INFORMATION PROVIDED:
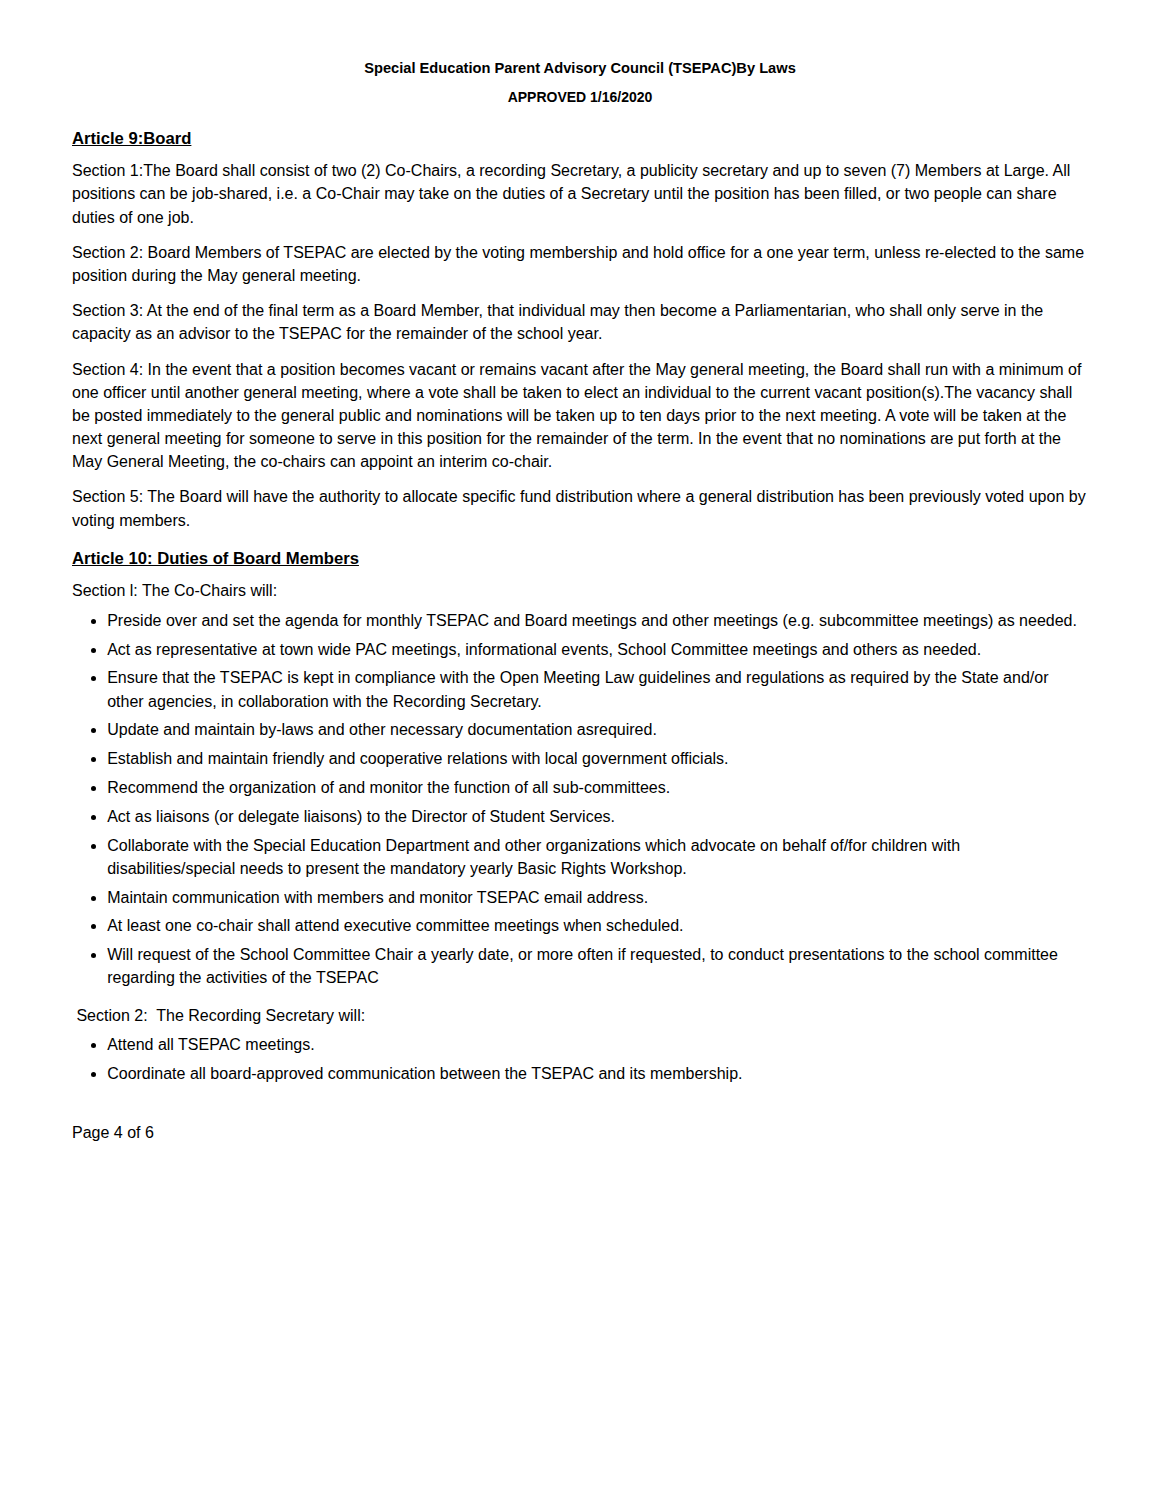Special Education Parent Advisory Council (TSEPAC)By Laws
APPROVED 1/16/2020
Article 9:Board
Section 1:The Board shall consist of two (2) Co-Chairs, a recording Secretary, a publicity secretary and up to seven (7) Members at Large. All positions can be job-shared, i.e. a Co-Chair may take on the duties of a Secretary until the position has been filled, or two people can share duties of one job.
Section 2: Board Members of TSEPAC are elected by the voting membership and hold office for a one year term, unless re-elected to the same position during the May general meeting.
Section 3: At the end of the final term as a Board Member, that individual may then become a Parliamentarian, who shall only serve in the capacity as an advisor to the TSEPAC for the remainder of the school year.
Section 4: In the event that a position becomes vacant or remains vacant after the May general meeting, the Board shall run with a minimum of one officer until another general meeting, where a vote shall be taken to elect an individual to the current vacant position(s).The vacancy shall be posted immediately to the general public and nominations will be taken up to ten days prior to the next meeting. A vote will be taken at the next general meeting for someone to serve in this position for the remainder of the term. In the event that no nominations are put forth at the May General Meeting, the co-chairs can appoint an interim co-chair.
Section 5: The Board will have the authority to allocate specific fund distribution where a general distribution has been previously voted upon by voting members.
Article 10: Duties of Board Members
Section l: The Co-Chairs will:
Preside over and set the agenda for monthly TSEPAC and Board meetings and other meetings (e.g. subcommittee meetings) as needed.
Act as representative at town wide PAC meetings, informational events, School Committee meetings and others as needed.
Ensure that the TSEPAC is kept in compliance with the Open Meeting Law guidelines and regulations as required by the State and/or other agencies, in collaboration with the Recording Secretary.
Update and maintain by-laws and other necessary documentation asrequired.
Establish and maintain friendly and cooperative relations with local government officials.
Recommend the organization of and monitor the function of all sub-committees.
Act as liaisons (or delegate liaisons) to the Director of Student Services.
Collaborate with the Special Education Department and other organizations which advocate on behalf of/for children with disabilities/special needs to present the mandatory yearly Basic Rights Workshop.
Maintain communication with members and monitor TSEPAC email address.
At least one co-chair shall attend executive committee meetings when scheduled.
Will request of the School Committee Chair a yearly date, or more often if requested, to conduct presentations to the school committee regarding the activities of the TSEPAC
Section 2: The Recording Secretary will:
Attend all TSEPAC meetings.
Coordinate all board-approved communication between the TSEPAC and its membership.
Page 4 of 6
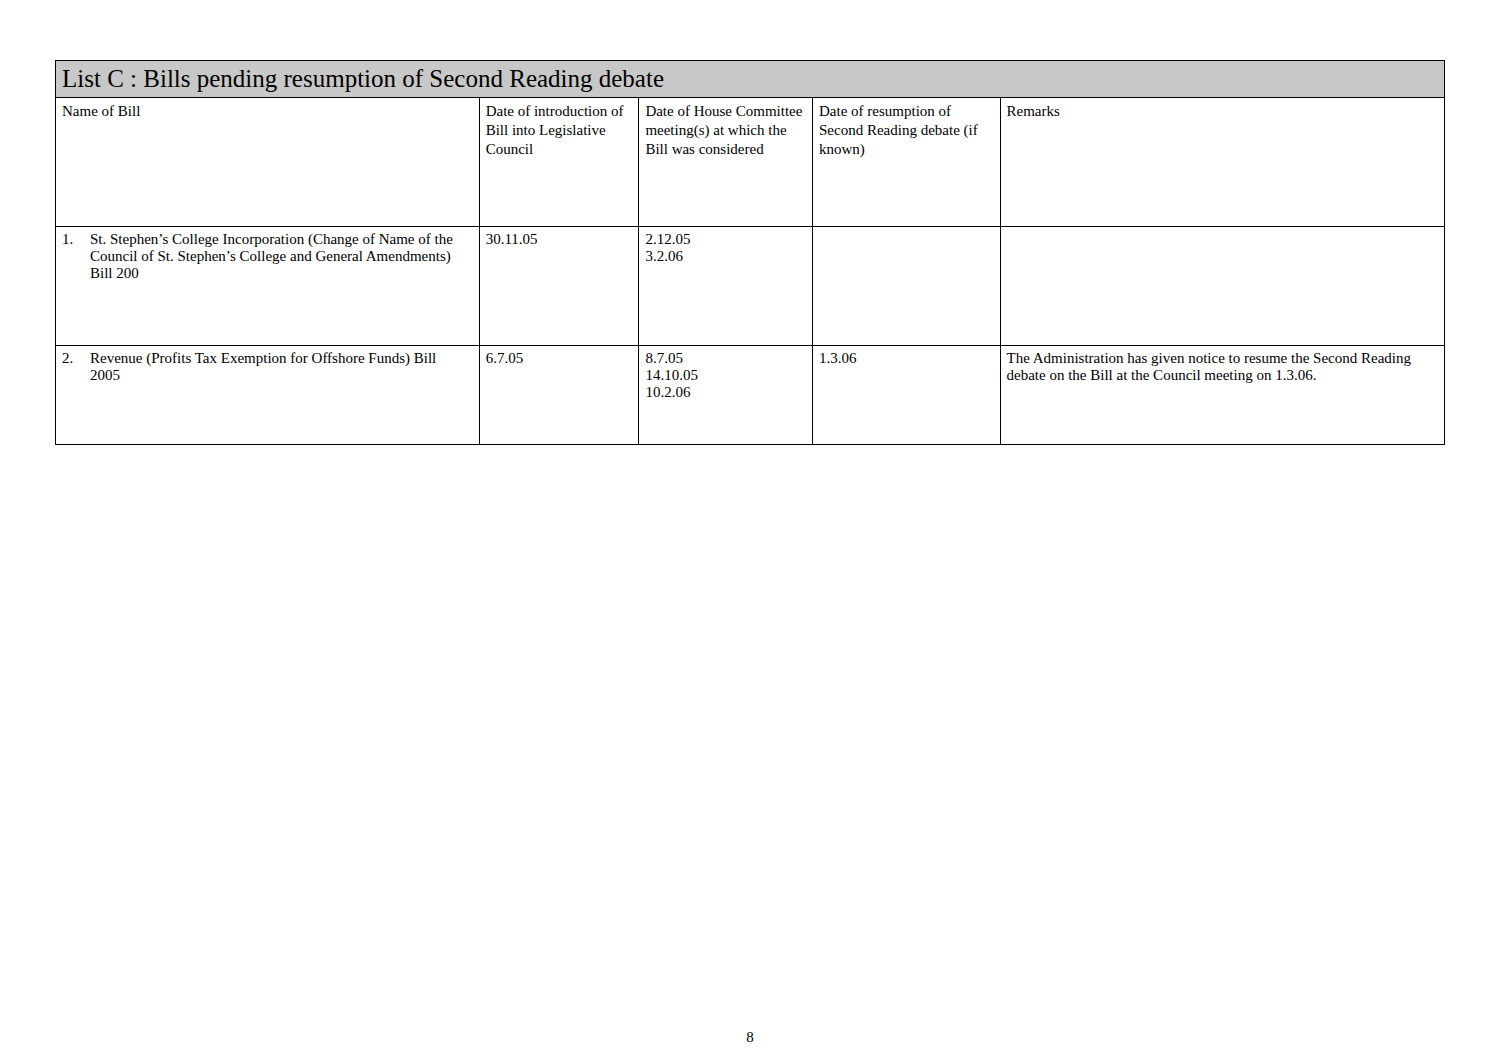| List C : Bills pending resumption of Second Reading debate |
| Name of Bill | Date of introduction of Bill into Legislative Council | Date of House Committee meeting(s) at which the Bill was considered | Date of resumption of Second Reading debate (if known) | Remarks |
| 1. St. Stephen’s College Incorporation (Change of Name of the Council of St. Stephen’s College and General Amendments) Bill 200 | 30.11.05 | 2.12.05 3.2.06 | | |
| 2. Revenue (Profits Tax Exemption for Offshore Funds) Bill 2005 | 6.7.05 | 8.7.05 14.10.05 10.2.06 | 1.3.06 | The Administration has given notice to resume the Second Reading debate on the Bill at the Council meeting on 1.3.06. |
8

TASK STATEMENT: Return, unchanged, the run of lines above that opens with the line containing "Section l: The" and closes with the line containing "Preside over and". Include both.

SOLUTION FOR THIS EXERCISE:
Section l: The Co-Chairs will:
Preside over and set the agenda for monthly TSEPAC and Board meetings and other meetings (e.g. subcommittee meetings) as needed.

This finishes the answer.